Imagine building a robust local team while the gears of incorporation are in motion. EORs empower companies to hit the ground running, establishing a local brand presence even as legal processes unfold. By the time the local office is fully operational, the team is already deeply immersed in activities, significantly expediting the market entry process.

Seamless Transition: Navigating Complexities with Ease


Global expansion often involves navigating a complex maze of legal, HR, and tax compliance challenges, with 51% of senior finance executives identifying these obstacles as substantial barriers, according to the CFO Survey. EORs play a crucial role in overcoming these challenges by facilitating a seamless transition of the local team from the EOR to the newly established entity.
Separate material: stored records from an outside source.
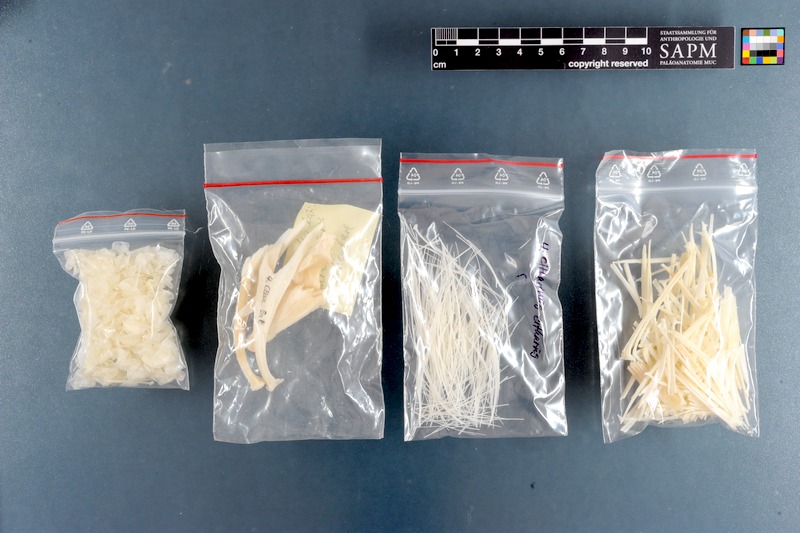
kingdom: Animalia
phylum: Chordata
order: Characiformes
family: Citharinidae
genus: Citharinus
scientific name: Citharinus citharus
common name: Moon fish
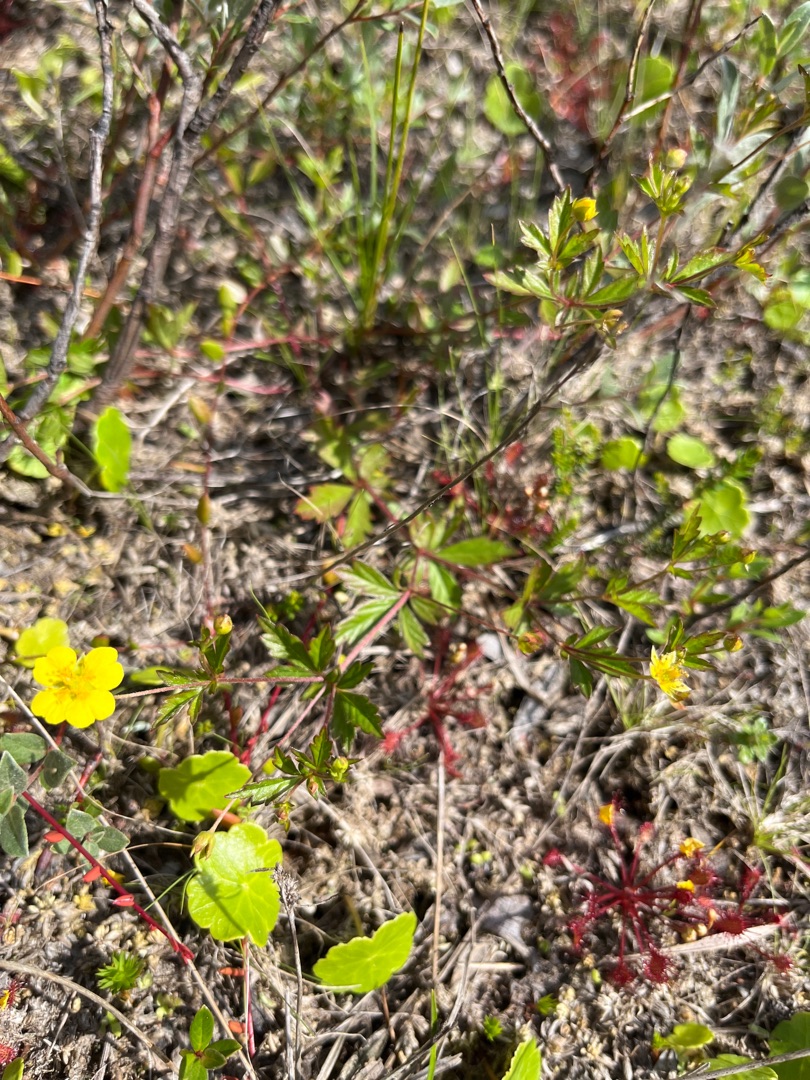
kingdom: Plantae
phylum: Tracheophyta
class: Magnoliopsida
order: Rosales
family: Rosaceae
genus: Potentilla
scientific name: Potentilla erecta
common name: Tormentil
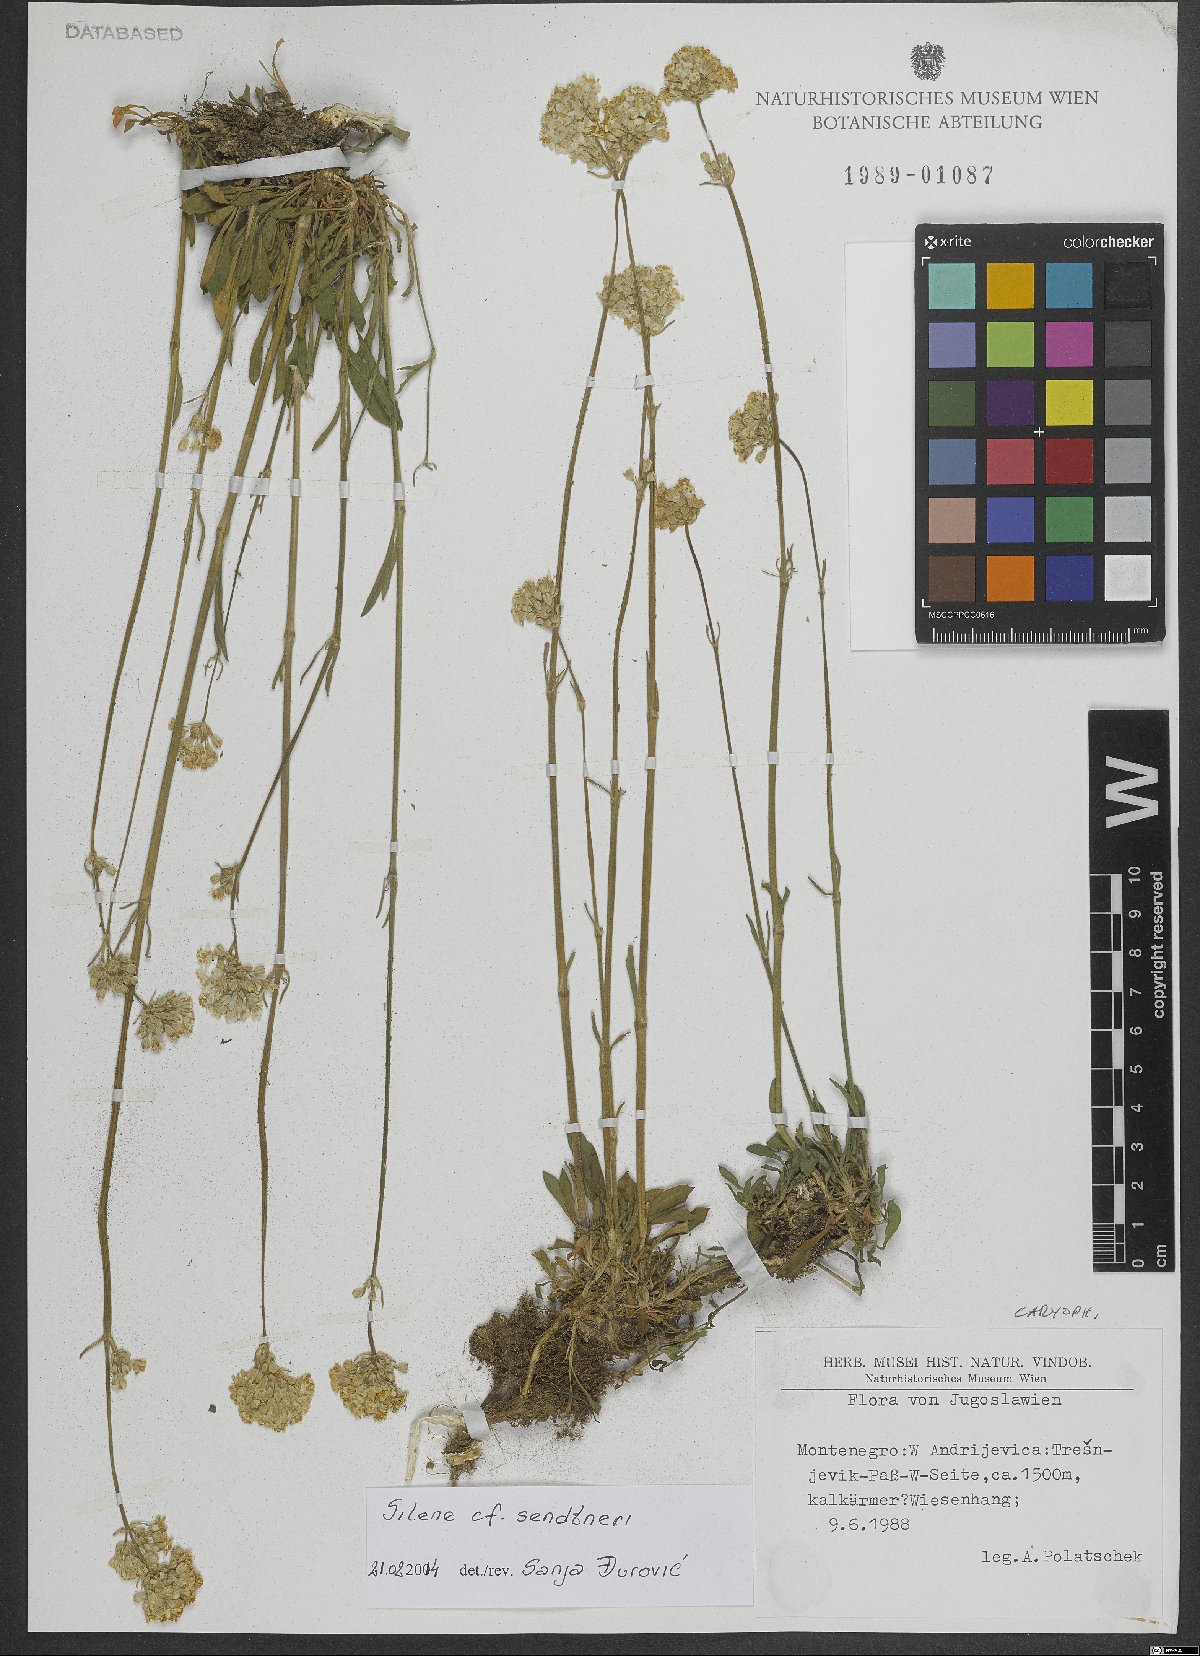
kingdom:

This transition is akin to smoothly shifting gears on a highway, enabling the setup of local payroll operations, ensuring business continuity, and retaining the local talent pool—keeping the business engine firing on all cylinders.

Offering a versatile range of solutions, EORs can transform freelancers into full-time employees, facilitate employee relocations, champion the remote-first trend, and ensure immigration compliance. These services contribute to enhancing operational efficiency and flexibility, helping enterprises comply with tax laws, labor laws, and international trade laws and agreements.

EOR Trump Card: Cost and Time Efficiency


The undeniable advantage of EORs lies in their ability to save companies significant time and money. EORs act as a safety net for companies looking to swiftly launch overseas operations, hire employees from countries where they lack an entity, or safeguard their intellectual property globally. By mitigating the risks associated with global expansion, EORs enable enterprises to focus on their core business objectives.

A Harvard Business Review analysis of 20,000 companies in 30 countries revealed that companies venturing abroad experienced an average Return on Assets (ROA) of -1% even five years post-move. It took a decade for these companies to achieve a modest +1%, with only 40% managing to exceed 3%. However, leveraging EOR services allows companies to expedite this journey, ensuring faster and more robust returns on their international operations.

In a business landscape where the number of large companies has doubled since the turn of the century, and global expansion plans have surged, EORs have emerged as the guiding North Star. Despite the inherent challenges of international expansion, EORs are proving instrumental in helping enterprises navigate and minimize these obstacles.